INCLUSIONE, PERCHE’?

Il gruppo sociale delle persone con disabilità si trova in una condizione di ulteriore svantaggio (handicap vuol dire svantaggio) rispetto agli altri: può uscire dal suo stato di inferiorità sociale solo se altri reputano che sia giusto e gliene offrono l’opportunità. Non dobbiamo però pensare che   le necessità di amicizia, divertimento, autonomia di un’adolescente con disabilità siano differenti da quelle dei coetanei. Uno sguardo sullo stato  dell’inclusione italiana ci vede detenere il primato internazionale rispetto all’integrazione scolastica. L’Italia si è anche occupata di inserimenti lavorativi (più spesso in cooperative protette, piuttosto che reali collocazioni in luoghi di lavoro “normali”) e mantiene  queste due istituzioni, scuola e luogo di lavoro, come indicatori di una raggiunta inclusione sociale, ma non affronta la tematica  della comunità, dei rapporti umani, dell’ amicizia, della condivisione e, forse, dell’ appartenenza. Cosa succede al ragazzo disabile, soprattutto se con deficit cognitivo o della comunicazione, nel tempo scuola non dedicato strettamente alle lezioni? Quanto è integrato nel gruppo dei pari? Come passa i pomeriggi?  Cosa succede alla fine del percorso scolastico? Quanti saranno realmente inseriti nel mondo del lavoro? Quanti staranno a casa? Rientreranno nel circuito dell’emarginazione e isolamento da cui si pretendeva di emanciparli con l’inclusione scolastica (centri diurni frequentati solo da altri disabili)? Le soluzioni abitative proposte seguono la strada dell’inclusione? Esistono possibilità di partecipazione alle normali attività   offerte dalla comunità a tutti i suoi membri? Ci sembra di poter affermare che la situazione italiana sia, a dispetto della brillante partenza,   povera di “offerta inclusiva” e che molto  poco sia stato fatto nella costruzione di comunità inclusive, ammesso che sia stata colta l’esistenza di questa problematica o, se vogliamo, di questa possibilità: rendere le comunità stesse e non solo alcune istituzioni (scuola e posti di lavoro), sedi di partecipazione e appartenenza per tutti i cittadini.

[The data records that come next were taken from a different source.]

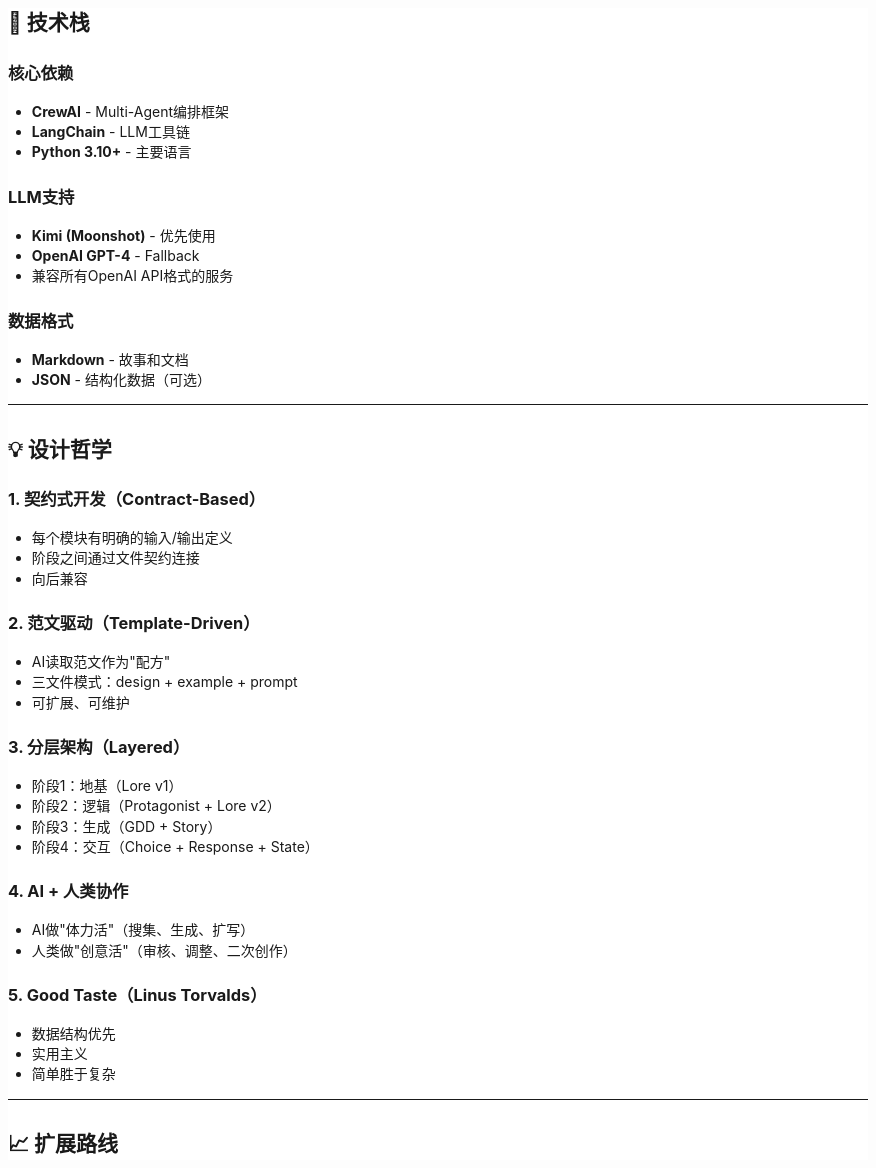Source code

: 
## 🔧 技术栈

### 核心依赖
- **CrewAI** - Multi-Agent编排框架
- **LangChain** - LLM工具链
- **Python 3.10+** - 主要语言

### LLM支持
- **Kimi (Moonshot)** - 优先使用
- **OpenAI GPT-4** - Fallback
- 兼容所有OpenAI API格式的服务

### 数据格式
- **Markdown** - 故事和文档
- **JSON** - 结构化数据（可选）

---

## 💡 设计哲学

### 1. 契约式开发（Contract-Based）
- 每个模块有明确的输入/输出定义
- 阶段之间通过文件契约连接
- 向后兼容

### 2. 范文驱动（Template-Driven）
- AI读取范文作为"配方"
- 三文件模式：design + example + prompt
- 可扩展、可维护

### 3. 分层架构（Layered）
- 阶段1：地基（Lore v1）
- 阶段2：逻辑（Protagonist + Lore v2）
- 阶段3：生成（GDD + Story）
- 阶段4：交互（Choice + Response + State）

### 4. AI + 人类协作
- AI做"体力活"（搜集、生成、扩写）
- 人类做"创意活"（审核、调整、二次创作）

### 5. Good Taste（Linus Torvalds）
- 数据结构优先
- 实用主义
- 简单胜于复杂

---

## 📈 扩展路线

A questo proposito, l’articolo 19    della “Convenzione sui Diritti delle Persone con Disabilità”, approvata dall’Assemblea Generale delle Nazioni Unite il 13 dicembre 2006, offre un supporto  di ordine normativo e  valoriale: Vita indipendente ed inclusione nella società:
Gli Stati Parti di questa convenzione riconoscono l’uguale diritto di tutte le persone con disabilità a vivere nella comunità, con la stessa libertà di scelta delle altre persone e prendono misure efficaci  ed appropriate al fine di facilitare il pieno godimento da parte delle persone con disabilità di tale diritto e della piena inclusione e partecipazione all’interno della comunità, anche assicurando che:
a) le persone con disabilità abbiano la possibilità di scegliere, sulla base di eguaglianza con gli altri, il proprio luogo di residenza e dove e con chi vivere e non siano obbligate a vivere in una articolare sistemazione abitativa;
b) le persone con disabilità abbiano accesso ad una serie di servizi di sostegno domiciliare, residenziale o di comunità, compresa l’assistenza personale necessaria per permettere loro di vivere all’interno della comunità e di inserirvisi ed impedire che esse siano isolate o vittime di segregazione;
c) i servizi e le strutture comunitarie destinate a tutta la popolazione siano messe a disposizione, su base di eguaglianza con gli altri, delle persone con disabilità e siano adatte ai loro bisogni.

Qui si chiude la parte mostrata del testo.